Limitations of the MIMI system

The proposed MIMI system has some limitations. (1) Although the fiducial marker facilitated accuracy co-registration for the 2D area within the observation window, it cannot localize the depth of the microscopic image precisely (the Z-axis that perpendicular to the 2D window area). (2) The registration of the ex vivo histological images and in vivo MR images of the MIMI system is still not perfect. We fixed the tissues within the window chamber with PFA initially together with the chamber during the preparation of the histology. However, some distortions and deformations happened during the demounting of the window chamber frames and during the cutting of the tissues, leading to difficulties in preserving the positions of fiducial markers.

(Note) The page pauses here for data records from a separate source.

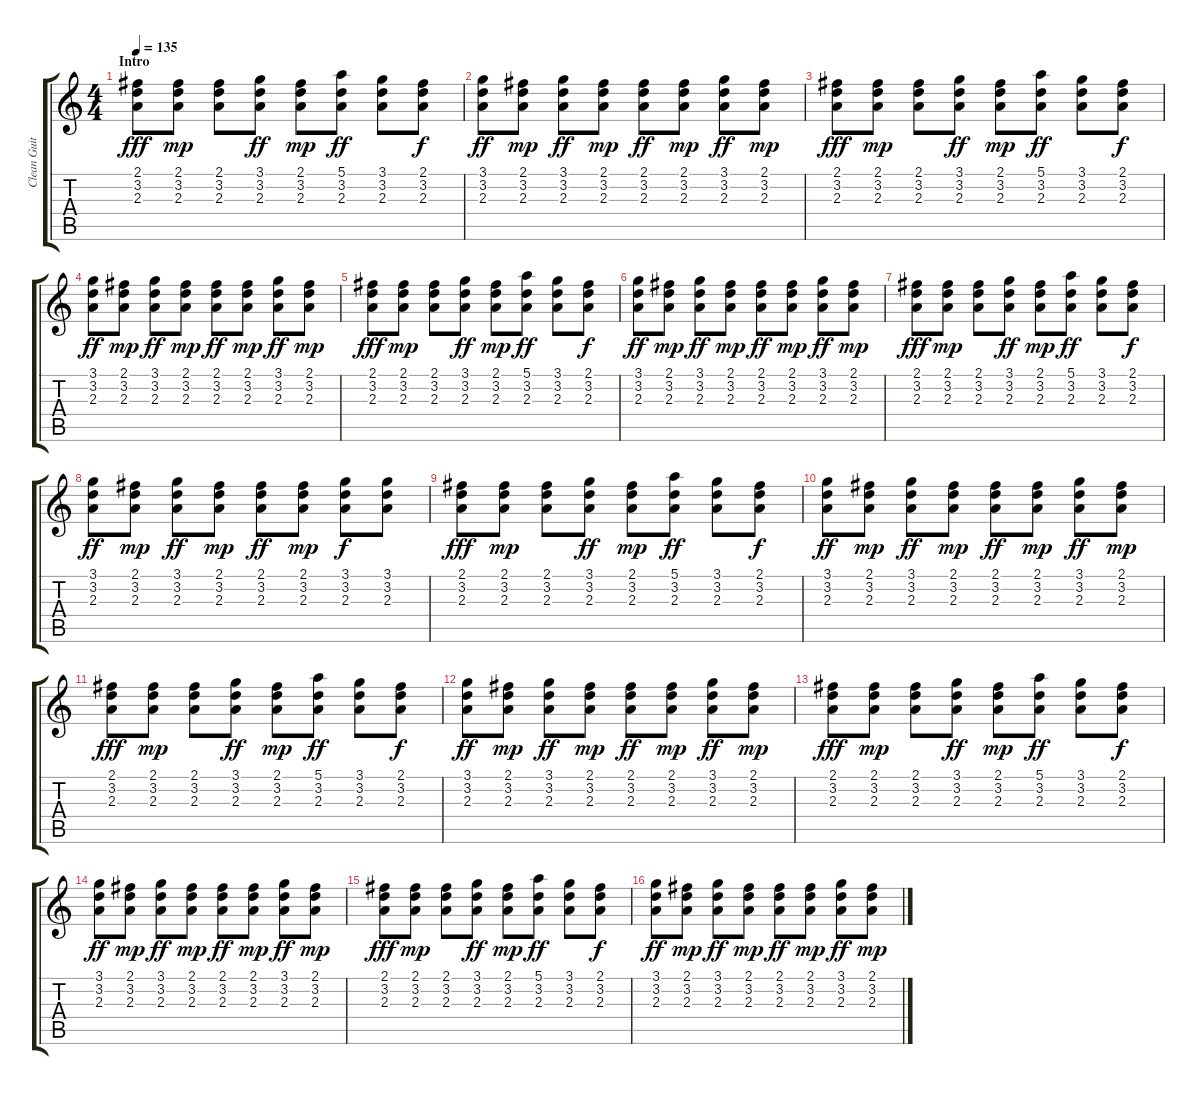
\track ("Clean Guitar " "Clean Guit") {instrument electricguitarclean}
\staff {score tabs}
\tuning (E4 B3 G3 D3 A2 E2) {hide}
\ts (4 4)
\section ("" "Intro")
\tempo 135
\clef g2
\ks c
(2.1 3.2 2.3).8{dy fff instrument electricguitarclean} (2.1 3.2 2.3).8{dy mp} (2.1 3.2 2.3).8 (3.1 3.2 2.3).8{dy ff} (2.1 3.2 2.3).8{dy mp} (5.1 3.2 2.3).8{dy ff} (3.1 3.2 2.3).8 (2.1 3.2 2.3).8{dy f} |
(3.1 3.2 2.3).8{dy ff} (2.1 3.2 2.3).8{dy mp} (3.1 3.2 2.3).8{dy ff} (2.1 3.2 2.3).8{dy mp} (2.1 3.2 2.3).8{dy ff} (2.1 3.2 2.3).8{dy mp} (3.1 3.2 2.3).8{dy ff} (2.1 3.2 2.3).8{dy mp} |
(2.1 3.2 2.3).8{dy fff} (2.1 3.2 2.3).8{dy mp} (2.1 3.2 2.3).8 (3.1 3.2 2.3).8{dy ff} (2.1 3.2 2.3).8{dy mp} (5.1 3.2 2.3).8{dy ff} (3.1 3.2 2.3).8 (2.1 3.2 2.3).8{dy f} |
(3.1 3.2 2.3).8{dy ff} (2.1 3.2 2.3).8{dy mp} (3.1 3.2 2.3).8{dy ff} (2.1 3.2 2.3).8{dy mp} (2.1 3.2 2.3).8{dy ff} (2.1 3.2 2.3).8{dy mp} (3.1 3.2 2.3).8{dy ff} (2.1 3.2 2.3).8{dy mp} |
(2.1 3.2 2.3).8{dy fff} (2.1 3.2 2.3).8{dy mp} (2.1 3.2 2.3).8 (3.1 3.2 2.3).8{dy ff} (2.1 3.2 2.3).8{dy mp} (5.1 3.2 2.3).8{dy ff} (3.1 3.2 2.3).8 (2.1 3.2 2.3).8{dy f} |
(3.1 3.2 2.3).8{dy ff} (2.1 3.2 2.3).8{dy mp} (3.1 3.2 2.3).8{dy ff} (2.1 3.2 2.3).8{dy mp} (2.1 3.2 2.3).8{dy ff} (2.1 3.2 2.3).8{dy mp} (3.1 3.2 2.3).8{dy ff} (2.1 3.2 2.3).8{dy mp} |
(2.1 3.2 2.3).8{dy fff} (2.1 3.2 2.3).8{dy mp} (2.1 3.2 2.3).8 (3.1 3.2 2.3).8{dy ff} (2.1 3.2 2.3).8{dy mp} (5.1 3.2 2.3).8{dy ff} (3.1 3.2 2.3).8 (2.1 3.2 2.3).8{dy f} |
(3.1 3.2 2.3).8{dy ff} (2.1 3.2 2.3).8{dy mp} (3.1 3.2 2.3).8{dy ff} (2.1 3.2 2.3).8{dy mp} (2.1 3.2 2.3).8{dy ff} (2.1 3.2 2.3).8{dy mp} (3.1 3.2 2.3).8{dy f} (3.1 3.2 2.3).8 |
(2.1 3.2 2.3).8{dy fff} (2.1 3.2 2.3).8{dy mp} (2.1 3.2 2.3).8 (3.1 3.2 2.3).8{dy ff} (2.1 3.2 2.3).8{dy mp} (5.1 3.2 2.3).8{dy ff} (3.1 3.2 2.3).8 (2.1 3.2 2.3).8{dy f} |
(3.1 3.2 2.3).8{dy ff} (2.1 3.2 2.3).8{dy mp} (3.1 3.2 2.3).8{dy ff} (2.1 3.2 2.3).8{dy mp} (2.1 3.2 2.3).8{dy ff} (2.1 3.2 2.3).8{dy mp} (3.1 3.2 2.3).8{dy ff} (2.1 3.2 2.3).8{dy mp} |
(2.1 3.2 2.3).8{dy fff} (2.1 3.2 2.3).8{dy mp} (2.1 3.2 2.3).8 (3.1 3.2 2.3).8{dy ff} (2.1 3.2 2.3).8{dy mp} (5.1 3.2 2.3).8{dy ff} (3.1 3.2 2.3).8 (2.1 3.2 2.3).8{dy f} |
(3.1 3.2 2.3).8{dy ff} (2.1 3.2 2.3).8{dy mp} (3.1 3.2 2.3).8{dy ff} (2.1 3.2 2.3).8{dy mp} (2.1 3.2 2.3).8{dy ff} (2.1 3.2 2.3).8{dy mp} (3.1 3.2 2.3).8{dy ff} (2.1 3.2 2.3).8{dy mp} |
(2.1 3.2 2.3).8{dy fff} (2.1 3.2 2.3).8{dy mp} (2.1 3.2 2.3).8 (3.1 3.2 2.3).8{dy ff} (2.1 3.2 2.3).8{dy mp} (5.1 3.2 2.3).8{dy ff} (3.1 3.2 2.3).8 (2.1 3.2 2.3).8{dy f} |
(3.1 3.2 2.3).8{dy ff} (2.1 3.2 2.3).8{dy mp} (3.1 3.2 2.3).8{dy ff} (2.1 3.2 2.3).8{dy mp} (2.1 3.2 2.3).8{dy ff} (2.1 3.2 2.3).8{dy mp} (3.1 3.2 2.3).8{dy ff} (2.1 3.2 2.3).8{dy mp} |
(2.1 3.2 2.3).8{dy fff} (2.1 3.2 2.3).8{dy mp} (2.1 3.2 2.3).8 (3.1 3.2 2.3).8{dy ff} (2.1 3.2 2.3).8{dy mp} (5.1 3.2 2.3).8{dy ff} (3.1 3.2 2.3).8 (2.1 3.2 2.3).8{dy f} |
(3.1 3.2 2.3).8{dy ff} (2.1 3.2 2.3).8{dy mp} (3.1 3.2 2.3).8{dy ff} (2.1 3.2 2.3).8{dy mp} (2.1 3.2 2.3).8{dy ff} (2.1 3.2 2.3).8{dy mp} (3.1 3.2 2.3).8{dy ff} (2.1 3.2 2.3).8{dy mp}
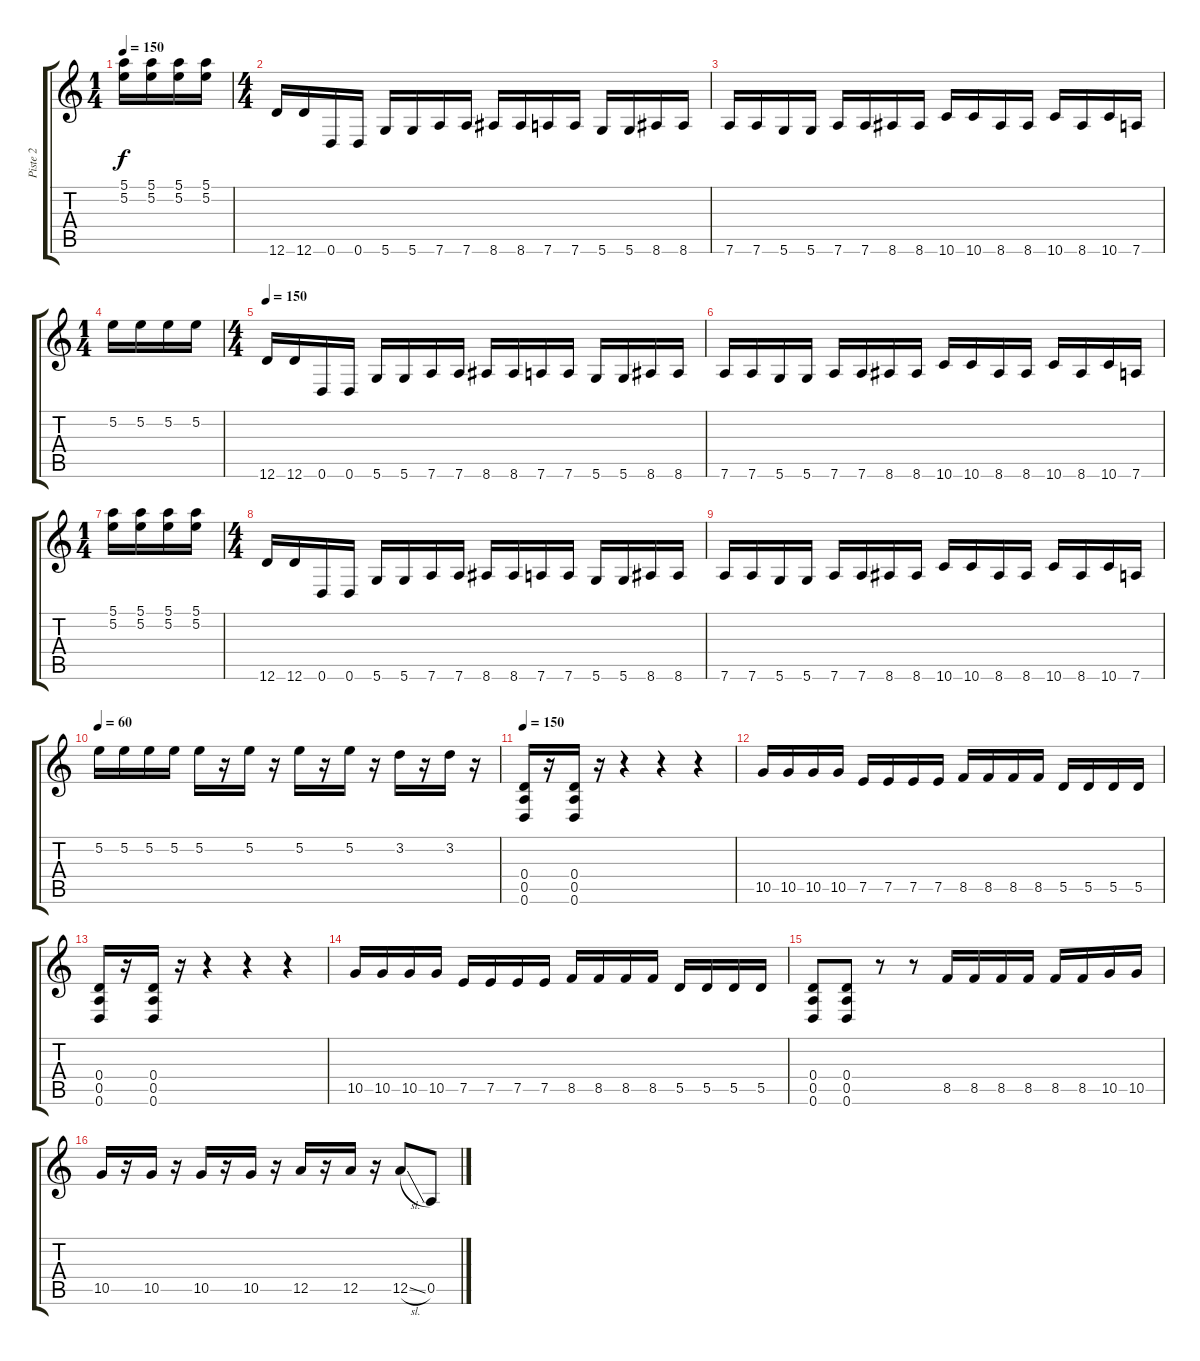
\track ("Piste 2" "Piste 2") {instrument distortionguitar}
\staff {score tabs}
\tuning (E4 B3 G3 D3 A2 D2) {hide}
\ts (1 4)
\tempo 150
\clef g2
\ks c
(5.1 5.2).16{dy f instrument guitarharmonics} (5.1 5.2).16 (5.1 5.2).16 (5.1 5.2).16 |
\ts (4 4)
12.6.16{instrument distortionguitar} 12.6.16 0.6.16 0.6.16 5.6.16 5.6.16 7.6.16 7.6.16 8.6.16 8.6.16 7.6.16 7.6.16 5.6.16 5.6.16 8.6.16 8.6.16 |
7.6.16 7.6.16 5.6.16 5.6.16 7.6.16 7.6.16 8.6.16 8.6.16 10.6.16 10.6.16 8.6.16 8.6.16 10.6.16 8.6.16 10.6.16 7.6.16 |
\ts (1 4)
5.2.16 5.2.16 5.2.16 5.2.16 |
\ts (4 4)
\tempo 150
12.6.16 12.6.16 0.6.16 0.6.16 5.6.16 5.6.16 7.6.16 7.6.16 8.6.16 8.6.16 7.6.16 7.6.16 5.6.16 5.6.16 8.6.16 8.6.16 |
7.6.16 7.6.16 5.6.16 5.6.16 7.6.16 7.6.16 8.6.16 8.6.16 10.6.16 10.6.16 8.6.16 8.6.16 10.6.16 8.6.16 10.6.16 7.6.16 |
\ts (1 4)
(5.1 5.2).16{instrument guitarharmonics} (5.1 5.2).16 (5.1 5.2).16 (5.1 5.2).16 |
\ts (4 4)
12.6.16{instrument distortionguitar} 12.6.16 0.6.16 0.6.16 5.6.16 5.6.16 7.6.16 7.6.16 8.6.16 8.6.16 7.6.16 7.6.16 5.6.16 5.6.16 8.6.16 8.6.16 |
7.6.16 7.6.16 5.6.16 5.6.16 7.6.16 7.6.16 8.6.16 8.6.16 10.6.16 10.6.16 8.6.16 8.6.16 10.6.16 8.6.16 10.6.16 7.6.16 |
\tempo 60
5.2.16 5.2.16 5.2.16 5.2.16 5.2.16 r.16 5.2.16 r.16 5.2.16 r.16 5.2.16 r.16 3.2.16 r.16 3.2.16 r.16 |
\tempo 150
(0.4 0.5 0.6).16 r.16 (0.4 0.5 0.6).16 r.16 r.4 r.4 r.4 |
10.5.16 10.5.16 10.5.16 10.5.16 7.5.16 7.5.16 7.5.16 7.5.16 8.5.16 8.5.16 8.5.16 8.5.16 5.5.16 5.5.16 5.5.16 5.5.16 |
(0.4 0.5 0.6).16 r.16 (0.4 0.5 0.6).16 r.16 r.4 r.4 r.4 |
10.5.16 10.5.16 10.5.16 10.5.16 7.5.16 7.5.16 7.5.16 7.5.16 8.5.16 8.5.16 8.5.16 8.5.16 5.5.16 5.5.16 5.5.16 5.5.16 |
(0.4 0.5 0.6).8 (0.4 0.5 0.6).8 r.8 r.8 8.5.16 8.5.16 8.5.16 8.5.16 8.5.16 8.5.16 10.5.16 10.5.16 |
10.5.16 r.16 10.5.16 r.16 10.5.16 r.16 10.5.16 r.16 12.5.16 r.16 12.5.16 r.16 12.5{sl}.8 0.5.8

Therefore, the co-registration of ex vivo histological images and in vivo MR images still needs manual corrections in practice. (3) We used a small magnification of the microscopy in order to cover a large FOV of the tumour to allow the investigation of co-registration to in vivo imaging in this study. However, the large FOV introduced more spill-in artefacts of fluorescence imaging due to increased depth of field. (4) The current study demonstrated proof of concept of the multimodal intravital imaging system; no in-depth physiological investigation has been performed. The partial discrepancy between H&E and positron imaging was not investigated. (5) Although the animals were treated with anti-inflammatory medication after the surgery, unspecific inflammatory [18F]FDG uptake cannot be excluded [39, 40]. (6) Here, we made a quantitative assessment about the co-registration accuracy to compare imaging modalities. However, there are other factors that might impair correlation, such as field inhomogeneities in MRI, and this was not evaluated in the study. (7) Although the MIMI system has potential for longitudinal imaging, we did not yet verify this potential.

Conclusions

A MIMI system was developed for tumour transpathology. The system provides an imaging tool combining three imaging modalities (positron imaging, MRI, fluorescence imaging). The accurate co-registration of the images obtained from the multi-scale imaging modalities ensures a comprehensive view of the tumour microenvironment. This system can bridge the discrepancies between macroscopic and microscopic images and between in vivo and in vitro images and provides a tool for the regional investigation and longitudinal observation of the underlying physiology within intact tumour tissues.